V the K……you keep using the word “think;” I do not think it means what you think.
All right… ‘feel.’
With the left, there is no ‘think’
‘Twink think’
George Takei was born in 1937, making him 80 years old. He lived through Japanese internment camps, as well as lost family in Hiroshima. Takei would have come of age in the late 1950s/1960s as a gay man, well before AIDS. He has been with his partner Brad Altman for nearly three decades. He was one of the first celebrities to come out as gay (having been a regular on one of the most popular television shows of all time), helping give gays exposure. Like it or not, celebrities coming out in the the 1990s “humanised” gays for a lot of people who didn’t know any, or didn’t realise they knew any.
I don’t always agree with him. Quite often, I can find him to be self-righteous and parroting out a lot of knee-jerk leftist talking points.
*Correction: Takei came out in 2005.
It doesn’t matter when he came out or under what circumstances. He was fine to begin with because he was famous for a reasonably competent body of work on television and in film, and everybody who knew who he was recognised him for it.

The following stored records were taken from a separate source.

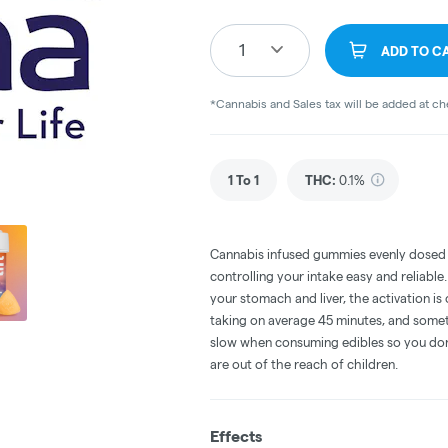
1
ADD TO C
*Cannabis and Sales tax will be added at c
1 To 1
THC
:
0.1%
Cannabis infused gummies evenly dosed
controlling your intake easy and reliabl
your stomach and liver, the activation 
taking on average 45 minutes, and someti
slow when consuming edibles so you don't
are out of the reach of children.
Effects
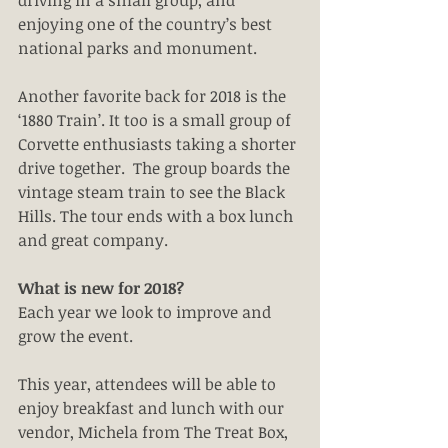
driving in a small group, and 
enjoying one of the country’s best 
national parks and monument.
Another favorite back for 2018 is the 
‘1880 Train’. It too is a small group of 
Corvette enthusiasts taking a shorter 
drive together.  The group boards the 
vintage steam train to see the Black 
Hills. The tour ends with a box lunch 
and great company. 
What is new for 2018?
Each year we look to improve and 
grow the event.
This year, attendees will be able to 
enjoy breakfast and lunch with our 
vendor, Michela from The Treat Box, 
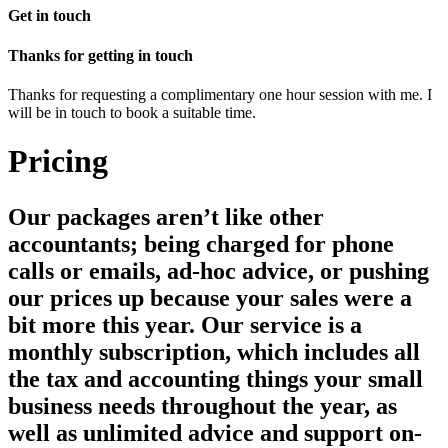
Get in touch
Thanks for getting in touch
Thanks for requesting a complimentary one hour session with me. I
will be in touch to book a suitable time.
Pricing
Our packages aren’t like other
accountants; being charged for phone
calls or emails, ad-hoc advice, or pushing
our prices up because your sales were a
bit more this year. Our service is a
monthly subscription, which includes all
the tax and accounting things your small
business needs throughout the year, as
well as unlimited advice and support on-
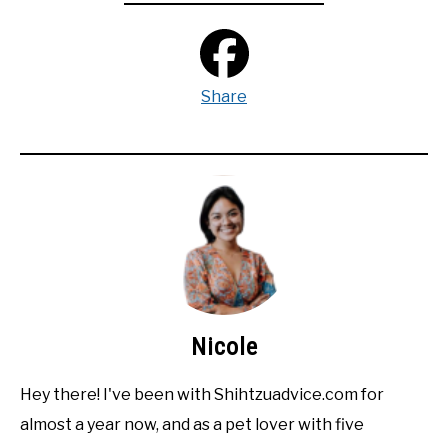
Share
Nicole
Hey there! I've been with Shihtzuadvice.com for
almost a year now, and as a pet lover with five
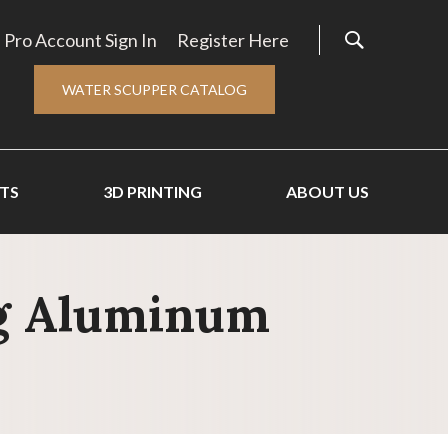
Pro Account Sign In
Register Here
WATER SCUPPER CATALOG
TS
3D PRINTING
ABOUT US
ng Aluminum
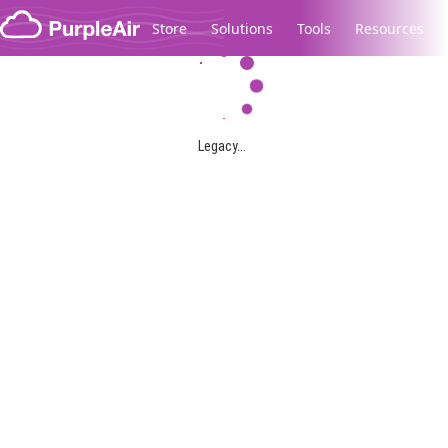
Skip to content
Store
Solutions
Tools
Resources
Legacy...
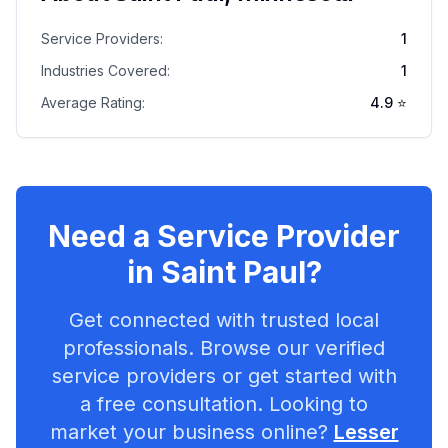
Service Providers:
1
Industries Covered:
1
Average Rating:
4.9
⭐
Need a Service Provider
in
Saint Paul
?
Get connected with trusted local
professionals. Browse our verified
service providers or get started with
a free consultation. Looking to
market your business online?
Lesser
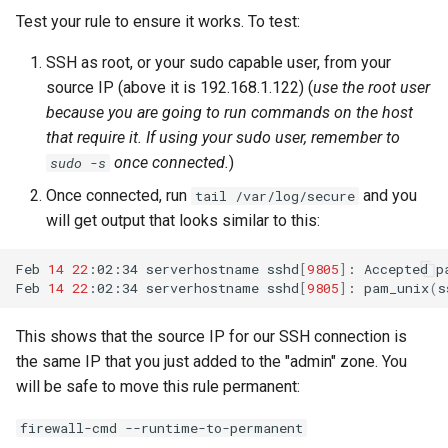
Test your rule to ensure it works. To test:
SSH as root, or your sudo capable user, from your
source IP (above it is 192.168.1.122) (
use the root user
because you are going to run commands on the host
that require it. If using your sudo user, remember to
once connected.
)
sudo -s
Once connected, run
and you
tail /var/log/secure
will get output that looks similar to this:
Feb
14
22
:02:34
serverhostname
sshd
[
9805
]
:
Accepted
p
Feb
14
22
:02:34
serverhostname
sshd
[
9805
]
:
pam_unix
(
s
This shows that the source IP for our SSH connection is
the same IP that you just added to the "admin" zone. You
will be safe to move this rule permanent:
firewall-cmd --runtime-to-permanent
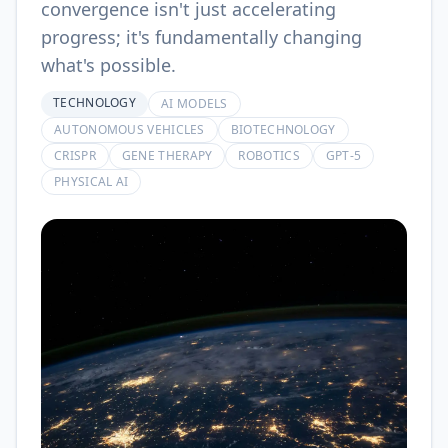
convergence isn't just accelerating
progress; it's fundamentally changing
what's possible.
TECHNOLOGY
AI MODELS
AUTONOMOUS VEHICLES
BIOTECHNOLOGY
CRISPR
GENE THERAPY
ROBOTICS
GPT-5
PHYSICAL AI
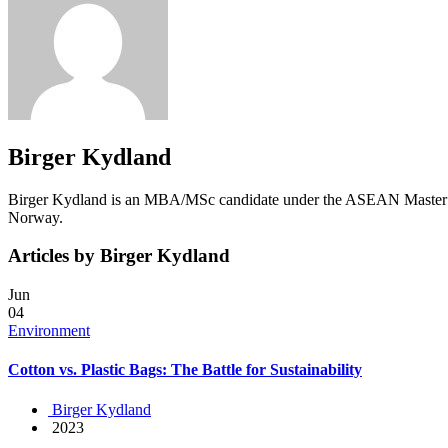
Birger Kydland
Birger Kydland is an MBA/MSc candidate under the ASEAN Master in 
Norway.
Articles by Birger Kydland
Jun
04
Environment
Cotton vs. Plastic Bags: The Battle for Sustainability
Birger Kydland
2023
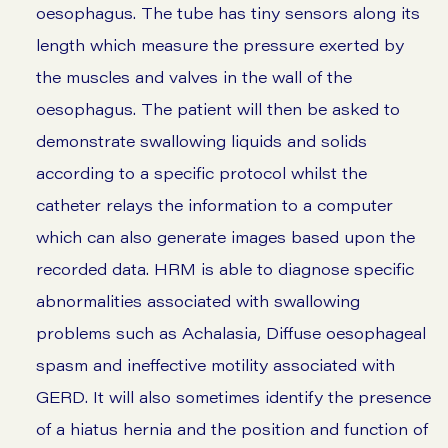
oesophagus. The tube has tiny sensors along its
length which measure the pressure exerted by
the muscles and valves in the wall of the
oesophagus. The patient will then be asked to
demonstrate swallowing liquids and solids
according to a specific protocol whilst the
catheter relays the information to a computer
which can also generate images based upon the
recorded data. HRM is able to diagnose specific
abnormalities associated with swallowing
problems such as Achalasia, Diffuse oesophageal
spasm and ineffective motility associated with
GERD. It will also sometimes identify the presence
of a hiatus hernia and the position and function of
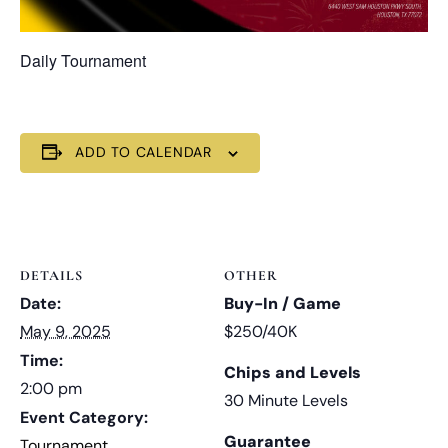
Daily Tournament
ADD TO CALENDAR
DETAILS
OTHER
Date:
Buy-In / Game
May 9, 2025
$250/40K
Time:
Chips and Levels
2:00 pm
30 Minute Levels
Event Category:
Guarantee
Tournament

I liked him as captain of the Excelsior in Star Trek VI, and I think it would actually have been interesting for him to have his own spinoff series in that ship, exploring strange new worlds, new civilisations, and finding ways to handle really serious sh*t without Kirk, Spock and McCoy to guide him (and realising that having a ship which could curbstomp the Enterprise in a heartbeat doesn’t in itself provide the answers).
Since the ratification of his marriage, however, he seems IMHO to have done his utmost to make an absolute arsehat out of himself.
Once upon a time, he was the celebrity toast of social media. I had an acquaintance who loved his Facebook posts and there was a time when his Twitter feed was equally as amusing. However, in the last year (and definitely in the past eight months) he has become afflicted with a severe case of Trump Derangement Syndrome. That has colored his world and he’s become like the homeowner who was foreclosed on by a large regional bank whose local representative happens to be Jewish and who can now only talk about “Zionist conspiracies to control the world” and how much better the world would be if Hitler were only allowed to finish the job.
Part of the problem is that he lives in an echo chamber of both La La Land (the geographical location) and Hollywierd (the industry) and so he gets caught in a feedback loop. The people who tell him he’s great and prescient and right are the ones who are also equally afflicted with the same condition and often to the same degree. It’s a good thing he’s about to shuffle out the door and doesn’t need to work, as it would be difficult for him to find continued employment in his profession with his current baggage (save, perhaps, for a performance of Shakespeare In The Park).
Except that he’s not ignorant, and many of the people who are bobbleheads as far as politics aren’t, either. They can recite a litany of transgressions and events to support their worldview. The problem is that it is quite a shallow interpretation without much nuance—like the fact that the party Mr Sulu’s alter ego supports was the one that interned his family, or that the current POTUS is the first US President to come into office supporting same-gender marriage. Of course, they have arguments as to why examples such as those are meaningless and irrelevant which are equally as shallow.